FIG. 1 is a flowchart showing a procedure of an optical system construction method.

FIG. 2 is a schematic diagram illustrating an optical component mounting guide frame.

FIG. 3 is a configuration diagram of functional blocks.

FIG. 4 is an assembly diagram of an optical system having an integrated structure.

FIG. 5 is a schematic view of an optical system for measuring lens aberration.

6 (a) and 6 (b) are schematic views showing a method of forming a spacer and a guide frame.

7 (a), (b) and (c) are schematic views showing a process of mounting an optical component on a guide frame.

FIG. 8 is an assembly diagram of a light collecting functional block.

FIG. 9 is a schematic view showing an optical axis adjusting method of block configurations (a), (b) and (c).

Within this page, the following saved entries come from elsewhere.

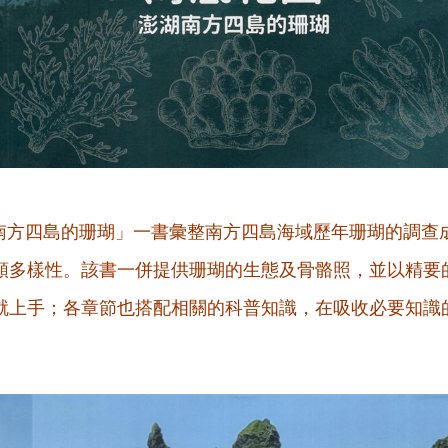
南方四島的珊瑚」一書彙整南方四島海域歷年珊瑚的調查
類多樣性。該書一併提供珊瑚的生態及骨骼照，並以精要
就上手；各章節也搭配相關的科普知識，在吸收必要知識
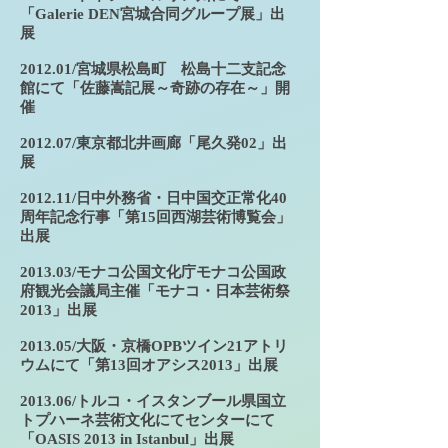
「Galerie DEN宮城合同グループ展」出
展
2012.01/宮城県松島町 松島十二支記念
館にて「佐藤嵩記展～奇跡の存在～」開
催
2012.07/東京都北井画廊「尾久発02」出
展
2012.11/日中外務省・日中国交正常化40
周年記念行事「第15回西湖芸術博覧会」
出展
2013.03/モナコ公国文化庁モナコ公国政
府観光会議局主催「モナコ・日本芸術祭
2013」出展
2013.05/大阪・京橋OPBツイン21アトリ
ウムにて「第13回オアシス2013」出展
2013.06/トルコ・イスタンブール県国立
トプハーネ芸術文化にてセンターにて
「OASIS 2013 in Istanbul」出展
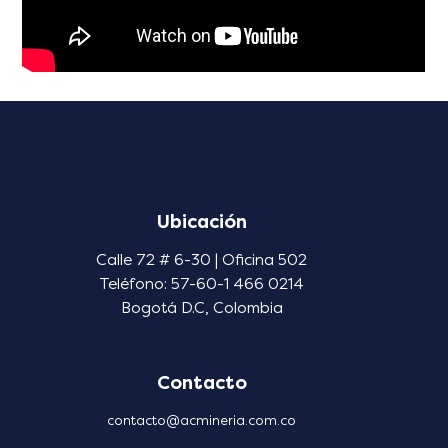
Ubicación
Calle 72 # 6-30 | Oficina 502
Teléfono: 57-60-1 466 0214
Bogotá D.C, Colombia
Contacto
contacto@acmineria.com.co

FIG. 10 is a configuration diagram of a lens aberration measuring optical system using functional blocks.

[Explanation of symbols]

 5 Guide Frame 6 Mechanical Center Axis of Guide Frame 7 Optical Component 10 Guide Frame 11 Spacer Frame 12 Block Configuration Frame 13 Functional Block 14 Functional Block 15 Housing Frame 20 Condenser Lens 21 Condenser Lens 25 Polarizer 27 Savart Plate 38 Guide Frame 43 Lens 44 Colored transparent film 46 Block frame

Claims (2)

[Claims] 1. A guide frame for mounting an optical component and a spacer frame for keeping the optical component at a predetermined distance are used to fix one optical component to one guide frame, and to provide a single guide frame on which the optical component is mounted. The two or more optical component-mounted guide frames are combined through at least one spacer frame to form a block, and the surfaces of the blocks on a plane perpendicular to the optical axis are brought into contact with each other to thereby provide the optical component. Is positioned at a predetermined position, and the block is fixed to a frame forming a housing to form an integrated structure as a whole. 2. An optical system structure produced according to the method of constructing an optical system according to claim 1, wherein the optical system structure comprises an optical component, a guide frame, a spacer frame,
An optical system structure comprising a frame and the like constituting a housing and having an integral structure as a whole.